▶ **Задания**
a) Ответьте на вопросы по фрагменту о сборнике «Источник невозможного»:
(i) В каких годах «Сеанс» издавал книгу «Кино на ощупь»?
(ii) Чьи фотографии использованы в оформлении шмуцтитульных листов?
(iii) В архиве какого учреждения сохранилась дипломная работа автора?
b) Продолжите фрагмент о сборнике «Источник невозможного», начиная сразу после его последнего предложения.

▶ **Фрагмент текста**
━━━━
Источник невозможного

- -
- 100%
- +

Издано при финансовой поддержке Федерального агентства по печати и массовым коммуникациям в рамках Федеральной целевой программы «Культура России (2012–2018 годы)»
В оформлении обложки использован коллаж С. Добротворского. В оформлении шмуцтитульных листов использованы фотографии А. Титаренко. Благодарим за помощь в подборе иллюстраций: Е. Петрову (Государственный Русский музей); В. Лошкареву и Л. Киселеву (издательство «Чистый лист»); Л. Кучер и Е. Орлова (Музей нонконформистского искусства); А. Белахова (Санкт-Петербургская студия документальных фильмов); А. Загулина (Российский институт истории искусств); В. Илюшкину и А. Курехину (Центр современного искусства им. С. Курехина).

© 2016 Добротворский Н. П., Добротворская Е. Я.
© 2016 Титаренко А. В.
© 2016 Книжные мастерские
© 2016 Мастерская «Сеанс»
«Источник невозможного» – сборник статей, эссе и монологов Сергея Добротворского, одного из лучших кинокритиков, писавших на русском языке. Сборник составлен на основе ставшей бестселлером книги «Кино на ощупь», которая издавалась «Сеансом» дважды – в 2001-м и 2005 годах. Читатель держит в руках, по сути, ее третье издание, существенно дополненное, – по объему оно почти на треть превосходит предыдущие.
Новой книгой мы хотим не только актуализировать в киноведческом поле тексты Добротворского, но и приоткрыть для читателя личность их автора, показав эволюцию во времени его взглядов, чувств, мыслей.
Некоторые из дополнивших сборник текстов обнаружились в домашних архивах родителей и друзей Добротворского, другие появились благодаря оцифровке самиздата и периодики. В приложении впервые печатается дипломная работа автора, которая сохранилась в архиве Российского государственного института сценических искусств.
Киноведческие тексты Добротворского в настоящем издании предстают наряду с иными его творческими воплощениями: манифестом параллельного кино 80-х, адептом и идеологом которого он являлся; его живописно-графическими опытами; а также одним из сценарных экспериментов в проекте «малобюджетного кинематографа» – начинании, с помощью которого он надеялся взять «на абордаж» рассыпавшуюся под камерами реальность 90-х.
━━━━
▶ **Предоставленные данные**
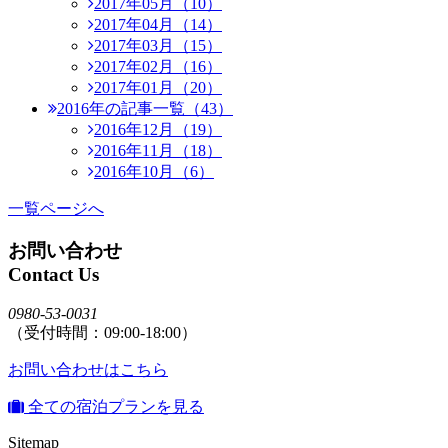
2017年05月（10）
2017年04月（14）
2017年03月（15）
2017年02月（16）
2017年01月（20）
2016年の記事一覧（43）
2016年12月（19）
2016年11月（18）
2016年10月（6）
一覧ページへ
お問い合わせ
Contact Us
0980-53-0031
（受付時間：09:00-18:00）
お問い合わせはこちら
全ての宿泊プランを見る
Sitemap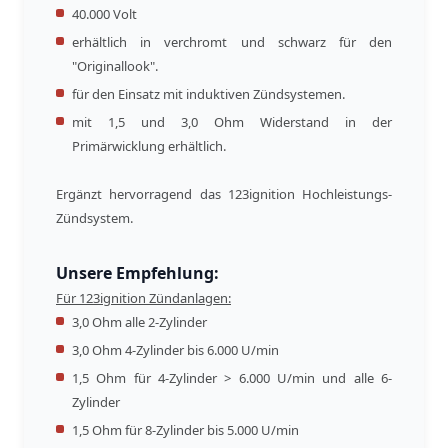
40.000 Volt
erhältlich in verchromt und schwarz für den
"Originallook".
für den Einsatz mit induktiven Zündsystemen.
mit 1,5 und 3,0 Ohm Widerstand in der
Primärwicklung erhältlich.
Ergänzt hervorragend das 123ignition Hochleistungs-
Zündsystem.
Unsere Empfehlung:
Für 123ignition Zündanlagen:
3,0 Ohm alle 2-Zylinder
3,0 Ohm 4-Zylinder bis 6.000 U/min
1,5 Ohm für 4-Zylinder > 6.000 U/min und alle 6-
Zylinder
1,5 Ohm für 8-Zylinder bis 5.000 U/min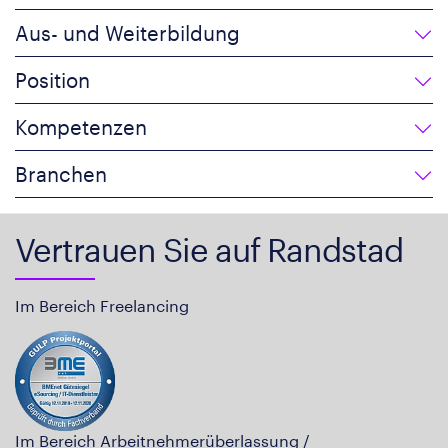
Aus- und Weiterbildung
Position
Kompetenzen
Branchen
Vertrauen Sie auf Randstad
Im Bereich Freelancing
Im Bereich Arbeitnehmerüberlassung /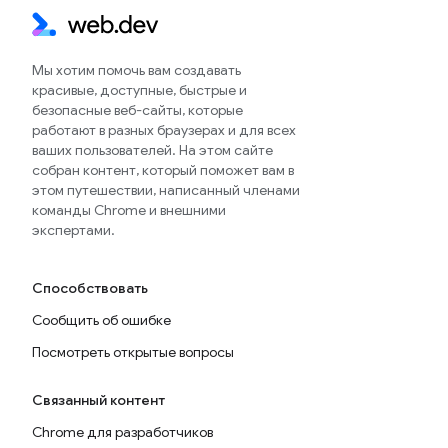
Мы хотим помочь вам создавать
красивые, доступные, быстрые и
безопасные веб-сайты, которые
работают в разных браузерах и для всех
ваших пользователей. На этом сайте
собран контент, который поможет вам в
этом путешествии, написанный членами
команды Chrome и внешними
экспертами.
Способствовать
Сообщить об ошибке
Посмотреть открытые вопросы
Связанный контент
Chrome для разработчиков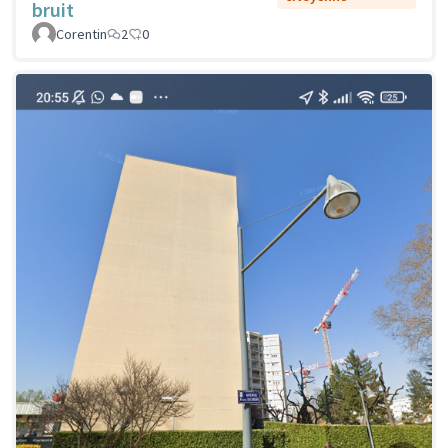
bruit
Corentin
2
0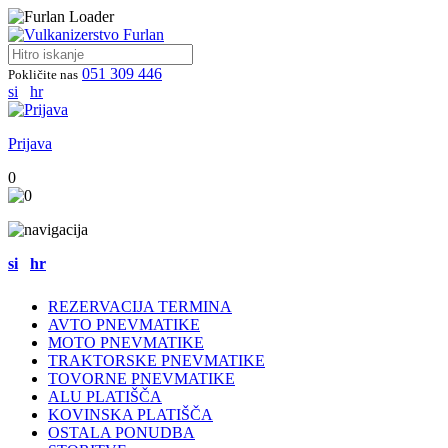
051 309 446
Pokličite nas
si
hr
Prijava
0
si
hr
REZERVACIJA TERMINA
AVTO PNEVMATIKE
MOTO PNEVMATIKE
TRAKTORSKE PNEVMATIKE
TOVORNE PNEVMATIKE
ALU PLATIŠČA
KOVINSKA PLATIŠČA
OSTALA PONUDBA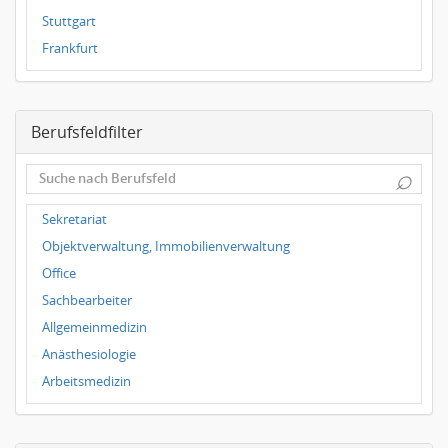
Stuttgart
Frankfurt
Dresden
Magdeburg
Berufsfeldfilter
Dortmund
Wuppertal
⌕
Hallbergmoos
Würzburg
Sekretariat
Grünwald
Objektverwaltung, Immobilienverwaltung
Ulm
Office
Bielefeld
Sachbearbeiter
Hannover
Allgemeinmedizin
Duisburg
Anästhesiologie
Arbeitsmedizin
Augenheilkunde
Chirurgie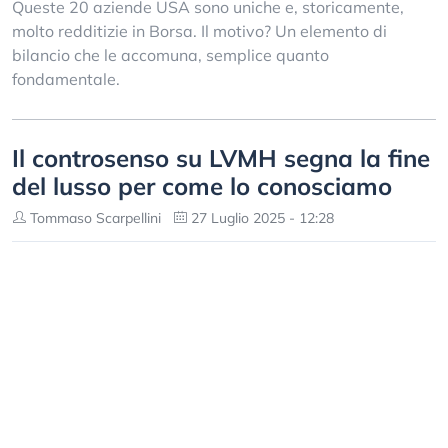
Queste 20 aziende USA sono uniche e, storicamente,
molto redditizie in Borsa. Il motivo? Un elemento di
bilancio che le accomuna, semplice quanto
fondamentale.
Il controsenso su LVMH segna la fine
del lusso per come lo conosciamo
Tommaso Scarpellini
27 Luglio 2025 - 12:28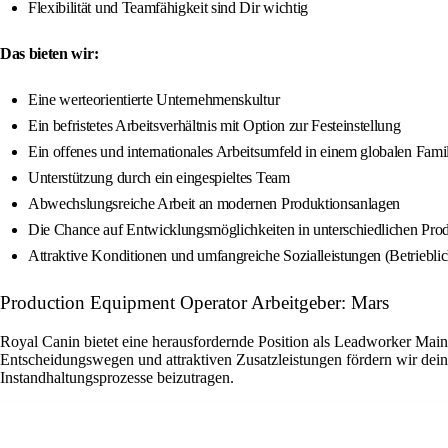
Flexibilität und Teamfähigkeit sind Dir wichtig
Das bieten wir:
Eine werteorientierte Unternehmenskultur
Ein befristetes Arbeitsverhältnis mit Option zur Festeinstellung
Ein offenes und internationales Arbeitsumfeld in einem globalen Fam
Unterstützung durch ein eingespieltes Team
Abwechslungsreiche Arbeit an modernen Produktionsanlagen
Die Chance auf Entwicklungsmöglichkeiten in unterschiedlichen Pro
Attraktive Konditionen und umfangreiche Sozialleistungen (Betriebli
Production Equipment Operator Arbeitgeber: Mars
Royal Canin bietet eine herausfordernde Position als Leadworker Main
Entscheidungswegen und attraktiven Zusatzleistungen fördern wir dein
Instandhaltungsprozesse beizutragen.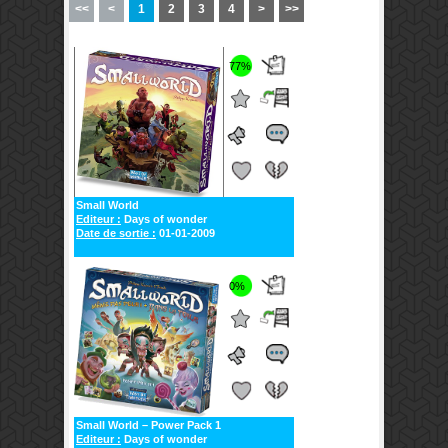
<<
<
1
2
3
4
>
>>
77%
Small World
Editeur :
Days of wonder
Date de sortie :
01-01-2009
0%
Small World – Power Pack 1
Editeur :
Days of wonder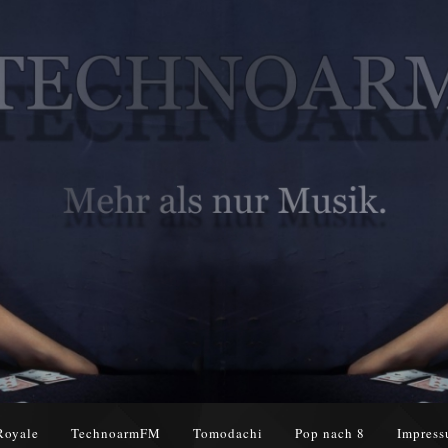
Royale
TechnoarmFM
Tomodachi
Pop nach 8
Impress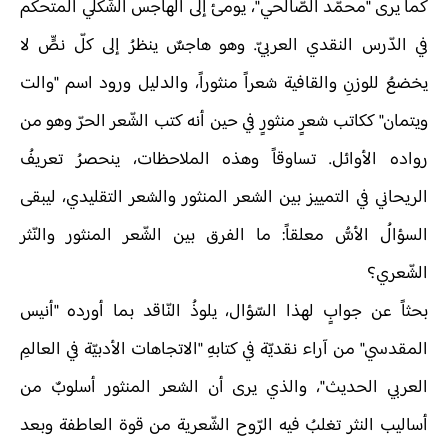
كما يرى "محمّد الصّالحي"، يومئ إلى الهاجس الشّكلي المتحكم
في الدّرس النقدي العربيّ. وهو هاجسٌ ينظرُ إلى كلّ نصٍّ لا
يخضعُ للوزنِ والقافية شعراً منثوراً، والدليل ورود اسم "والت
ويتمان" ككاتب شعرٍ منثورٍ في حين أنه كتب الشّعر الحرّ وهو من
رواده الأوائل. تساوقاً وهذه الملاحظات، ينحصرُ تعريفُ
الريحاني في التمييز بين الشعر المنثور والشعر التقليدي، ليبقى
السؤالُ الأسُّ معلقاً: ما الفرق بين الشّعر المنثور والنّثر
الشّعري؟
بحثاً عن جوابٍ لهذا السّؤال، يلوذُ النّاقد بما أورده "أنيس
المقدسي" من آراء نقديّة في كتابهِ "الاتجاهات الأدبيّة في العالمِ
العربي الحديث"، والذي يرى أن الشعر المنثور أسلوبٌ من
أساليب النثر تغلبُ فيه الرّوح الشّعرية من قوة العاطفة وبعد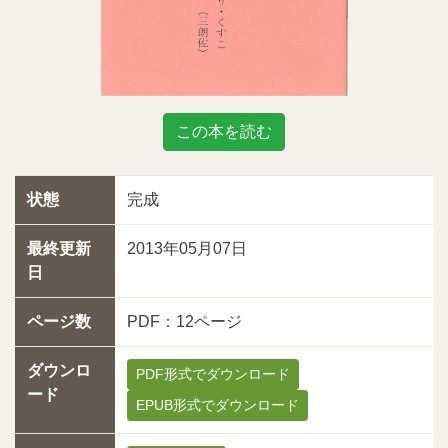
この本を読む
状態
完成
最終更新
2013年05月07日
日
ページ数
PDF：12ページ
ダウンロ
PDF形式でダウンロード
ード
EPUB形式でダウンロード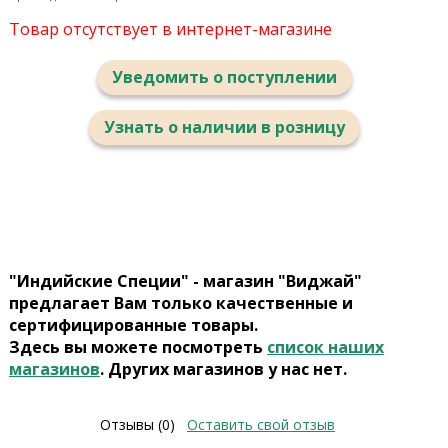
Товар отсутствует в интернет-магазине
Уведомить о поступлении
Узнать о наличии в розницу
"Индийские Специи" - магазин "Виджай"
предлагает Вам только качественные и
сертифицированные товары.
Здесь вы можете посмотреть
список наших
магазинов
. Других магазинов у нас нет.
Отзывы (0)
Оставить свой отзыв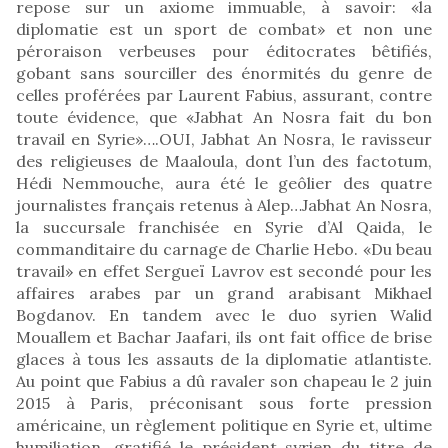
repose sur un axiome immuable, à savoir: «la
diplomatie est un sport de combat» et non une
péroraison verbeuses pour éditocrates bêtifiés,
gobant sans sourciller des énormités du genre de
celles proférées par Laurent Fabius, assurant, contre
toute évidence, que «Jabhat An Nosra fait du bon
travail en Syrie»….OUI, Jabhat An Nosra, le ravisseur
des religieuses de Maaloula, dont l’un des factotum,
Hédi Nemmouche, aura été le geôlier des quatre
journalistes français retenus à Alep…Jabhat An Nosra,
la succursale franchisée en Syrie d’Al Qaida, le
commanditaire du carnage de Charlie Hebo. «Du beau
travail» en effet Sergueï Lavrov est secondé pour les
affaires arabes par un grand arabisant Mikhael
Bogdanov. En tandem avec le duo syrien Walid
Mouallem et Bachar Jaafari, ils ont fait office de brise
glaces à tous les assauts de la diplomatie atlantiste.
Au point que Fabius a dû ravaler son chapeau le 2 juin
2015 à Paris, préconisant sous forte pression
américaine, un règlement politique en Syrie et, ultime
humiliation, gratifié le président syrien du titre de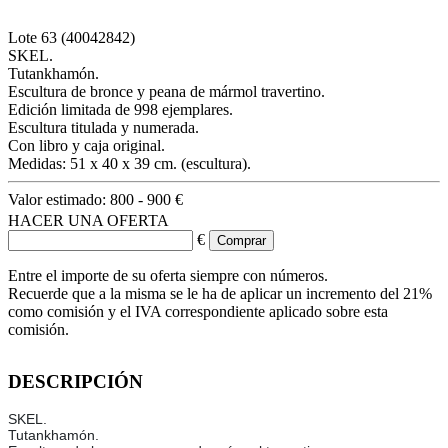
Lote
63
(40042842)
SKEL.
Tutankhamón.
Escultura de bronce y peana de mármol travertino.
Edición limitada de 998 ejemplares.
Escultura titulada y numerada.
Con libro y caja original.
Medidas: 51 x 40 x 39 cm. (escultura).
Valor estimado:
800 - 900 €
HACER UNA OFERTA
€
Entre el importe de su oferta siempre con números.
Recuerde que a la misma se le ha de aplicar un incremento del 21%
como comisión y el IVA correspondiente aplicado sobre esta
comisión.
DESCRIPCIÓN
SKEL.
Tutankhamón.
━━━━
▶ **Ответы по заданиям**
a)
(i) В 2001 и 2005 годах.
(ii) А. Титаренко.
(iii) Российского государственного института сценических искусств.

b)
«Источник невозможного» – еще и мемориальное издание. Книгу завершают два блока текстов о Добротворском: написанные в 1997 году, сразу после его смерти, коллегами и друзьями, и в 2016-м, – новым поколением кинокритиков. Художественные работы Добротворского публикуются впервые.
– Любовь Аркус, Инна ВасильеваЧасть 1
Кино на ощупь

1988–1993
Наследники по кривой

Лестница железнодорожной платформы «Ленинский проспект». Фот. Алексей Титаренко. 1994

У входа на станцию метро «Василеостровская». Фот. Алексей Титаренко. 1992
Тотальный кинематограф. Манифест
Субъектив: известно, что кинематограф бывает авторский и жанровый, коммерческий и подпольный, любительский и профессиональный. Бывает игровой и неигровой, цветной и черно-белый, широкоформатный и узкопленочный.
Американский, японский, индийский. Всему миру известен феномен многонационального советского кинематографа.
Мы говорим о другом – о новом кинематографе, сводящем эти линии в единую композицию. Мы говорим о тотальном кинематографе, или о кинематографе тотальных структур.
Осваивая модернистскими методами постмодернистские структуры, новые кинематографисты стихийно закладывают свою программу культуры «вертикального» типа.
Если понимать историю не как портретную галерею предшественников, но как цепь приближений, обнаруживаем когорту убежденных борцов с киноструктурами.
Случайность ракурса и света, монтажная грязь, отстранение кадра – снятие иллюзий подлинности – баррикады на пути десоциологизации «важнейшего из всех искусств». Степень авторского произвола – степень противостояния «гестаповскому насилию структур» (Жан-Люк Годар).
Внешность нового кинематографа вызывающе социологична.
Само по себе, впрочем, это утверждение говорит не больше, нежели о том, что жизнеподобие есть величайшее средство в арсенале художника, полагающего целью «сквозной» отпечаток реальности.
Автор в кино интересен множественностью своей позиции. Находясь в трех временах сразу:
собственно авторском,
реальном экранном
и художественно-реальном, то есть том, которое абсолютно достоверно мистифицируется экраном, – автор вынужден самоосуществляться в акции, составляющей сегодня самое ядро эстетического занятия. А именно: сопрягать в одну кодовую конструкцию единицы линейного построения.
Пока эти единицы существуют постольку, поскольку они единицы, мы встречаемся с повествовательным кино и вполне кустарными методами борьбы с ним (если у Брессона в кадре человек и стена, то играет стена, а не человек. Если Антониони снимает цветную картину, главное в ней то, что это именно цветная картина).
Иначе, когда линейной единице придается объем.
Здесь начинается новое кино с его тотальным насилием над стереотипом, матрицей и вообще всякой символикой.
Заметим: время при всей своей линейной текучести – один из самых фиксированных общественных символов. Не потому ли в работе новых режиссеров мы находим почти ритуальные ссылки на эпоху 50-х – время стертых лиц, плохой, но добротной одежды и принципиальной возможности дружбы между мужчиной и женщиной. Это время времен. Период, который отложился в нашем общем генотипе совершенно безотносительно содержательных характеристик хроноса, но как сумма общественных свершений. Время, о котором сами его участники до сих пор помнят не с точки зрения – кто с кем спал, а кто кого разоблачал с трибуны.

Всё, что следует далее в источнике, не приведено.